Since we already have Face ID on the iPhone and iPad, we’ve somehow reached a point where we dismiss remarkable technology. When Face ID does come to the Mac, users will be less impressed, and more aggrieved that it’s taken so long.
Whereas we might be more appreciative if Apple pulls off any of its many plans to make fabric include touch sensors. Apple has not only been granted patents for fabric sensors in 2024, it’s been granted the same patent over and over again since at least 2020.
There’s always the highly likely possibility that technology described in a patent will never result in a finished product. But in some cases, such as this one, Apple appears to be pushing the idea hard.
And that idea, in the 2024 version of the patent, was particularly about how fabric in the HomePod and on Apple Watch straps could have embedded health sensors.

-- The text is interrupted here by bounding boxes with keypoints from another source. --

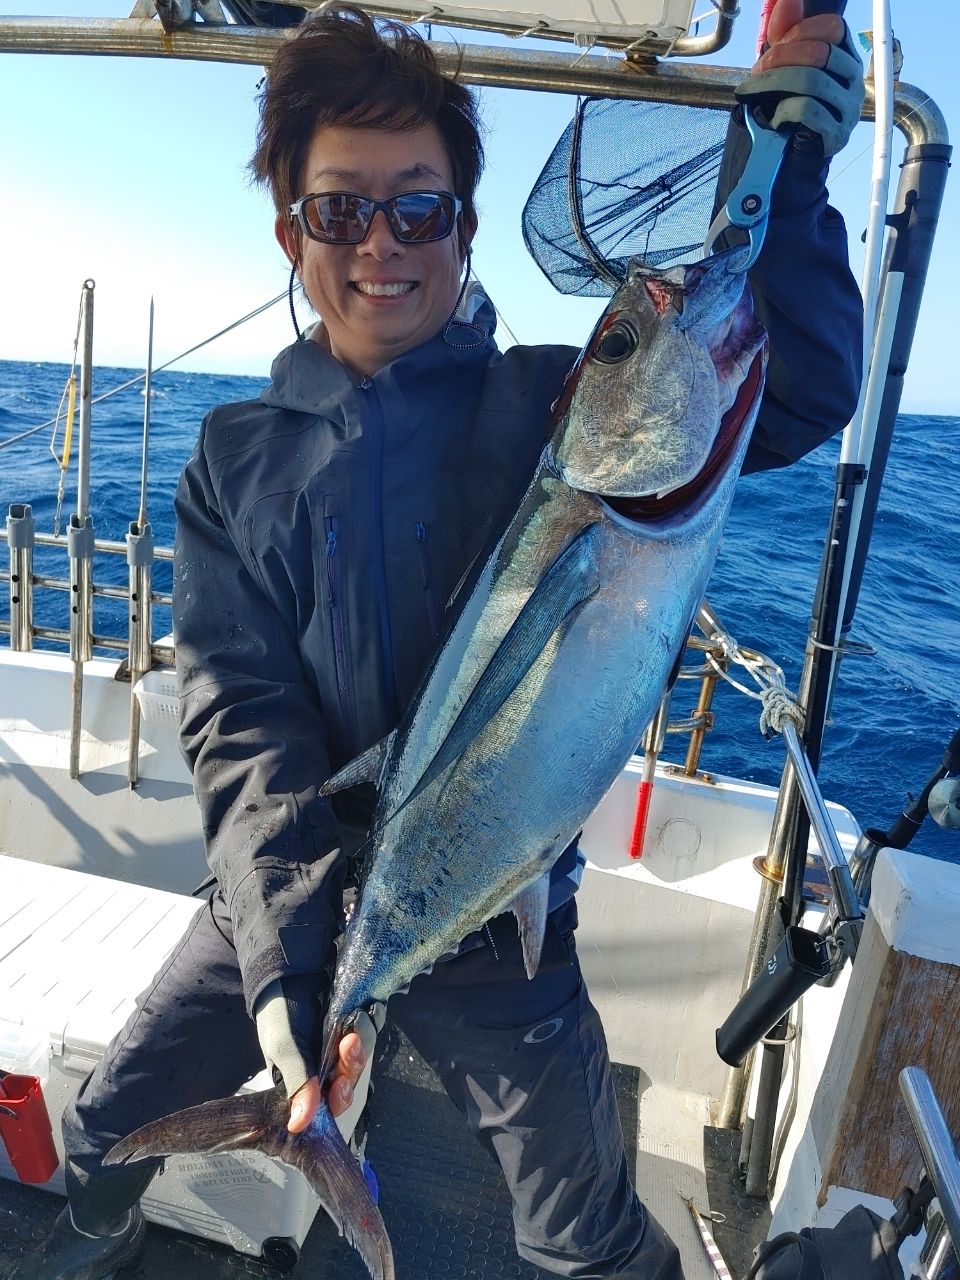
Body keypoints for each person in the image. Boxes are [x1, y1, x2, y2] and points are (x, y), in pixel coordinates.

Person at [6, 3, 864, 1277]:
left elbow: (792, 386)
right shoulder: (233, 462)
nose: (381, 246)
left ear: (464, 223)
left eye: (420, 209)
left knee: (579, 1222)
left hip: (498, 906)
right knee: (112, 1118)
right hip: (290, 878)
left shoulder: (547, 407)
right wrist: (288, 976)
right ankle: (78, 1237)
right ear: (291, 230)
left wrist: (788, 167)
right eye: (341, 210)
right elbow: (245, 723)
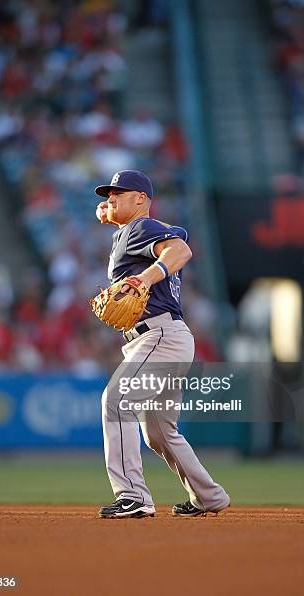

“The stretchable band may be formed from a ring-shaped strip of stretchable fabric having an opening configured to fit around a body part of a user,” says patent. “Circuitry may be coupled to strands of material in the stretchable band.”
“The circuitry may include sensor circuitry for making measurements on the body part such as electrocardiogram measurements, blood pressure measurements, and respiration rate measurements,” it continues. “A coil formed from conductive strands in the fabric-based item may be used by wireless power receiving circuitry in the fabric-based item to receive the wireless power.”
Apple has also been looking at making fabric that can become a light source — and so even form a kind of display.
Beyond touch and health
Perhaps it’s because the Apple Watch has already become a major player in health research, that Apple is now looking to what else it can make the little device usefully sense. Beyond heart rate measurements, sleep apnea, and fall detection, Apple is investigating adding Apple Watch sensors that track:
- Anemometer
- Bolometer
- Heat flux sensor
- Solar radiation
- Thermometer
- Water sensor
All of these were revealed in a pair of patent applications in March 2024. As ever, little space is given to what the patent’s sensors would actually do, but there were some examples.
Such as the anemometer, the wind-speed detector. Apple suggests that if an Apple Watch can sense wind-speed, for instance, it will better measure the effort being expended in an outdoors run.
There’s a limit to how many sensors can be included in a given device. And there are also legal issues such as the one that Apple is still embroiled with Masimo over a blood oxygen sensor.
So it’s far from a simple route from idea to product. But Apple’s latest nasal patent shows it is intent on giving our devices sensors for everything conceivable.
And if Apple’s developers come up with another brainwave, they’ll be able to measure it.